A List of Animals That Mate for Life — See Who Made the List

Just to name a few: wolves, termites, beavers, pigeons and swans. Or … is it all just a myth?

Swans are on the list. By: didbygraham
Swans are on the list of animals that mate for life. Photo: didbygraham

A guy posted the following question online recently:

“My live-in girlfriend of several years is bugging me to marry her. She uses the same tired arguments that all women of a certain age use — all her friends are getting married and having babies, she’s not getting any younger, we’re great together, etc.

I try to explain that monogamy is a myth. Animals in the wild don’t mate for life so why should humans? She says plenty of animals pair up for life, but I don’t believe her. And besides, none of those animals live where we live in New York. Will you please explain to her that monogamy is a myth and nothing more than a social construct?”

Let me get this straight. This guy’s logic is as follows:

  • Animals don’t mate for life.
  • Humans are animals.
  • So therefore it is unnatural for humans to mate for life.

Huh? Yeah … no.

I mean, what other animal characteristics do humans have? Most creatures bathe rarely, don’t wear shoes and have sex only a few times a year during breeding season.

The only thing I am going to tell this guy’s girlfriend is to quit wasting her time on losers like him.

A List of Animals That Mate for Life

There are plenty of examples of animals that mate for life.

Just to name a few:

  • Gibbon apes
  • Wolves
  • Termites
  • Coyotes
  • Barn owls
  • Beavers
  • Bald eagles
  • Golden eagles
  • Condors
  • Swans
  • Brolga cranes
  • French angel fish
  • Sandhill cranes
  • Pigeons
  • Prions
  • Red-tailed hawks
  • Anglerfish
  • Ospreys
  • Prairie voles
  • Black vultures

Some animals, like the black vulture, will actually attack and sometimes kill an unfaithful member of their species.
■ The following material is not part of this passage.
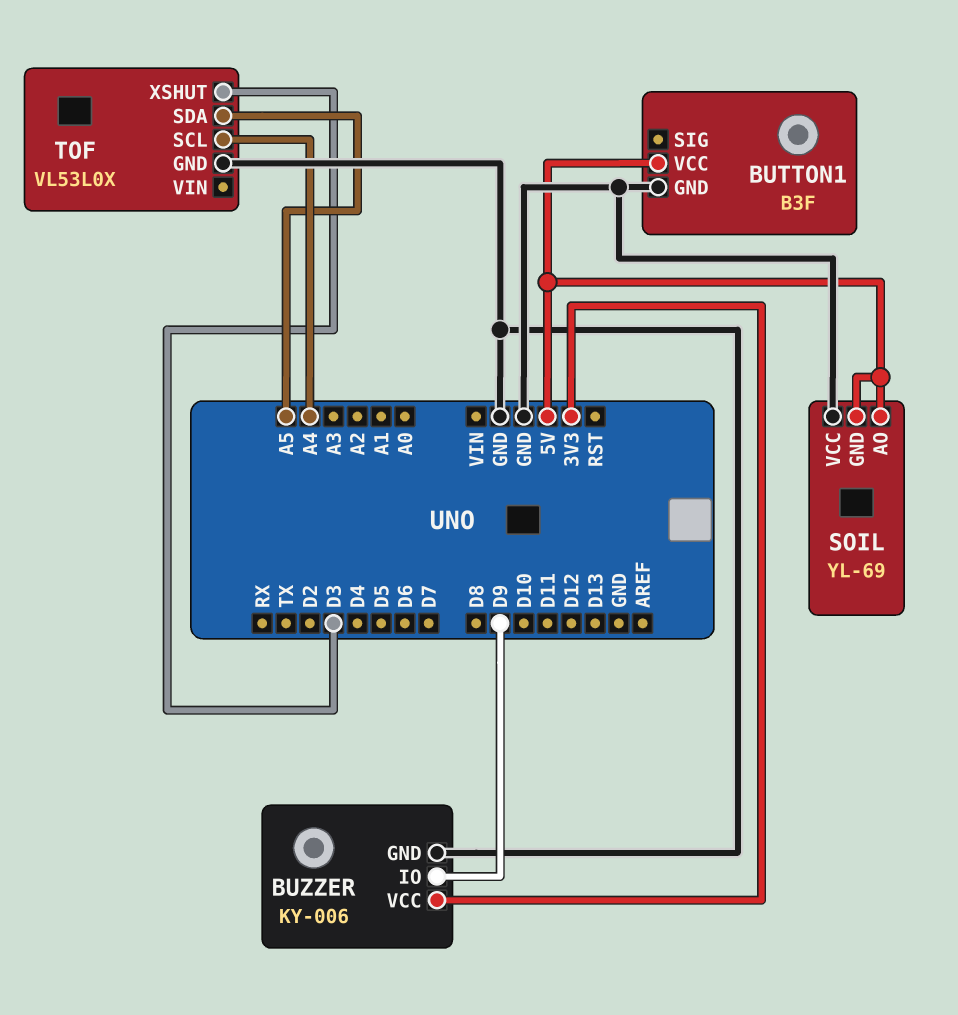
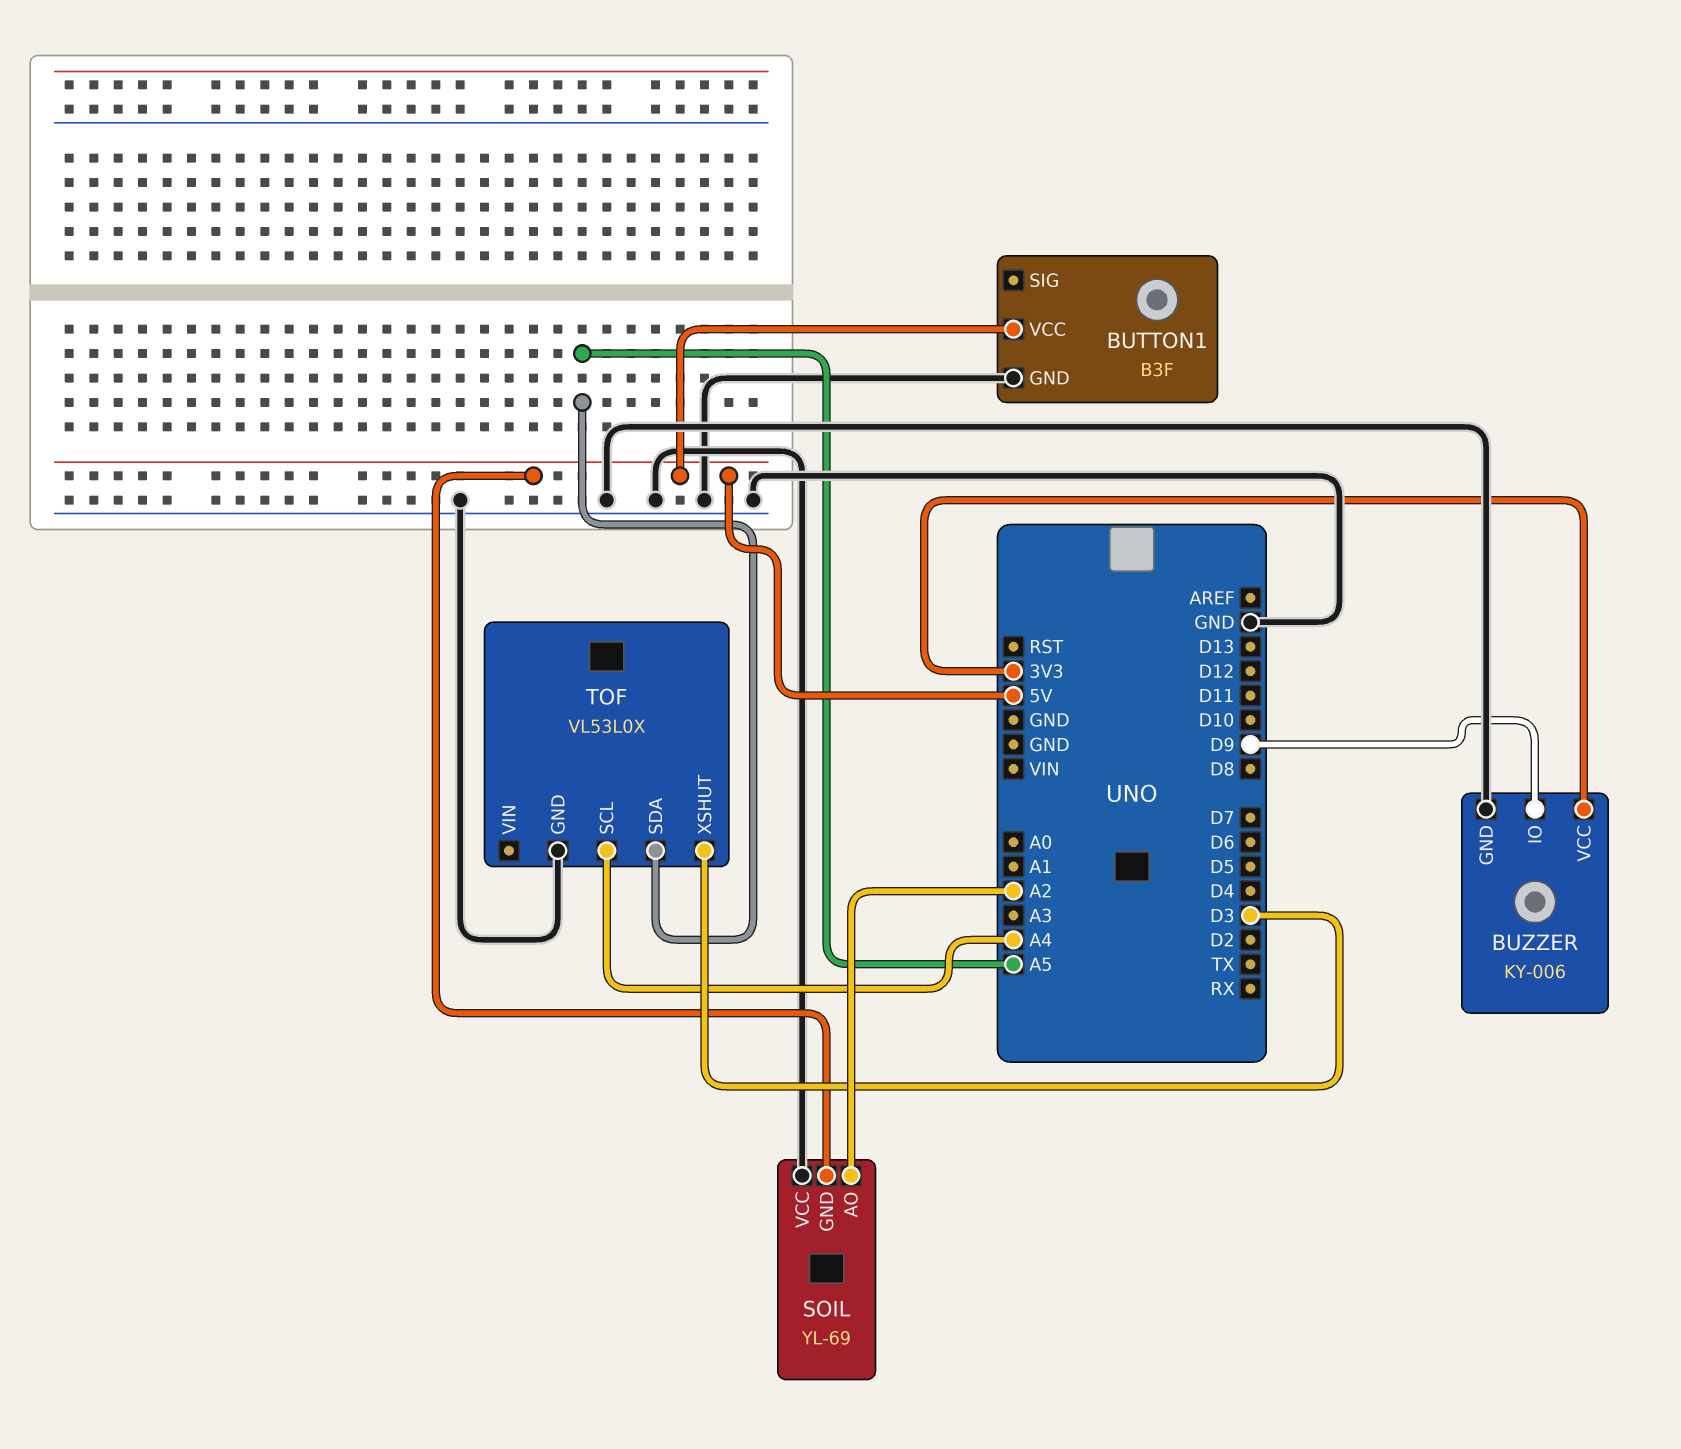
SOIL pin AO: 5V -> A2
One of those on the list of animals that mate for life actually lives in Brooklyn, New York — and it’s a special breed of parrot, commonly referred to as Quaker Parrots.

These birds apparently arrived here from Argentina in the late 1960s and early ’70s.

Or … Is Monogamy Just a Myth?

I did a bit more digging into this subject, and there’s more disagreement about animal monogamy than we might think.

In fact, David Barash, a psychology professor at the University of Washington, wants to shatter the “myth of monogamy” altogether. He claims that almost every reported case of monogamy in the animal kingdom has been proved wrong at some point upon closer inspection.

For example, those Gibbon apes that I reported as monogamous above — actually, they’ve totally cheated on each other, according to the professor.

Barash is left to wonder, why is monogamy so incredibly rare in nature? And in particular, he asks himself, why do females cheat in the animal kingdom?

“If a female already has a mate to fertilize her eggs, what does she gain” from cheating on her partner, he wonders.

There’s no easy answer. But reasons might include food, protection, genetics or just plain old boredom.

Back to humans, though…

According to some statistics, there is infidelity in up to 40% of marriages.

Even so, Barash says people have no excuse to be unfaithful just because it’s apparently in our nature to cheat. “We are never so human as when we behave contrary to our natural inclinations,” he says.

So, go ahead and be contrarian — be an animal that mates for life!